Vulnerability Development mailing list archives

FW: partial analysis of vulndev-1.c


From: Michael Wojcik <Michael.Wojcik () microfocus com>
Date: Wed, 14 May 2003 07:44:13 -0700

[Sent this to the OP rather than the list.  I'm sure there's a compelling
reason for not setting Reply-to to the list, but it's damn annoying all the
same.]

From: Michael Wojcik 
Sent: Wednesday, May 14, 2003 10:14 AM
To: 'David R. Piegdon'
Subject: RE: partial analysis of vulndev-1.c


From: David R. Piegdon [mailto:fleshyCPU () gmx net] 
Sent: Tuesday, May 13, 2003 2:35 PM

first thing :)
as far as i know, in PLAIN C a function call is not allowed
during the definition of a variable
{ char    *buf1 = malloc(SIZE); }
but in C++, it is allowed.

It's permitted in C as well, since at least the 1989 ANSI C 
standard, for variables with automatic storage.  See eg ISO 
9899-1990 6.5.7.

[1]  {  strncpy(buf2, p2, SIZE);  }
and
[2]  {  for (i = 0; i <= SIZE && p1[i] != '\0'; i++) buf1[i] 
= p1[i];   }

it is obvious that [1] will always copy SIZE chars.

Not if strlen(p2) is well-defined and < SIZE.

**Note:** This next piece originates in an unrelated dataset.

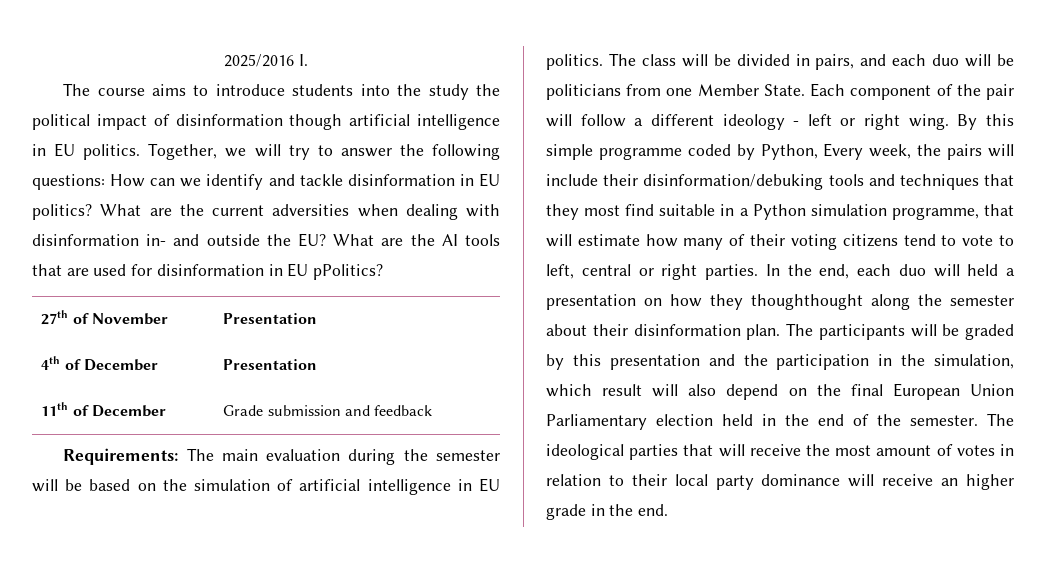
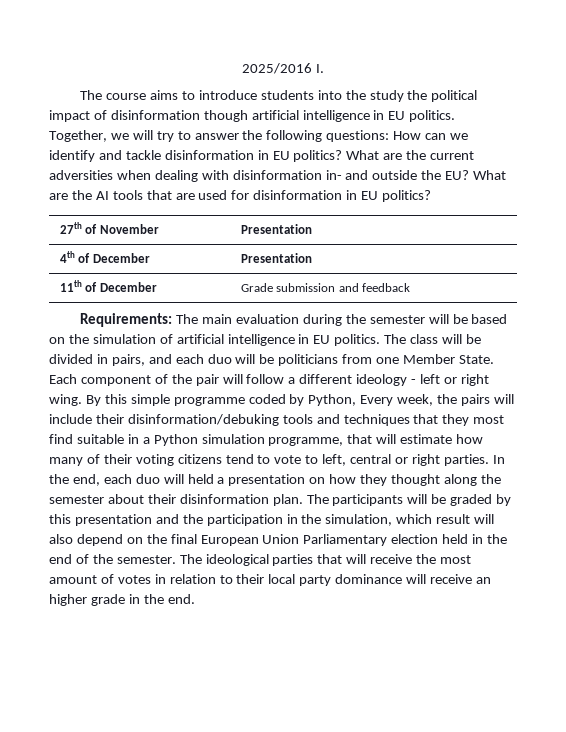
[313,264,384,280] pPolitics? -> [382,190,432,202] politics?
[751,294,863,310] thoughthought -> [391,474,441,486] thought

2. a buffer overflow, if strlen(p1) >= SIZE.
actually my gcc-compiled version does not catch this one with 
a SIGSEGV, but i don't know why.

Don't count on receiving SIGSEGV just because you overrun a 
buffer.  Typical virtual-memory architecture operates on 
chunks of memory called "pages"; 4KB is a typical page size.  
The program won't cause a violation unless it tries to touch 
a page it doesn't own.  In this case, you overran the buffer, 
but not far enough to get to a page you hadn't allocated.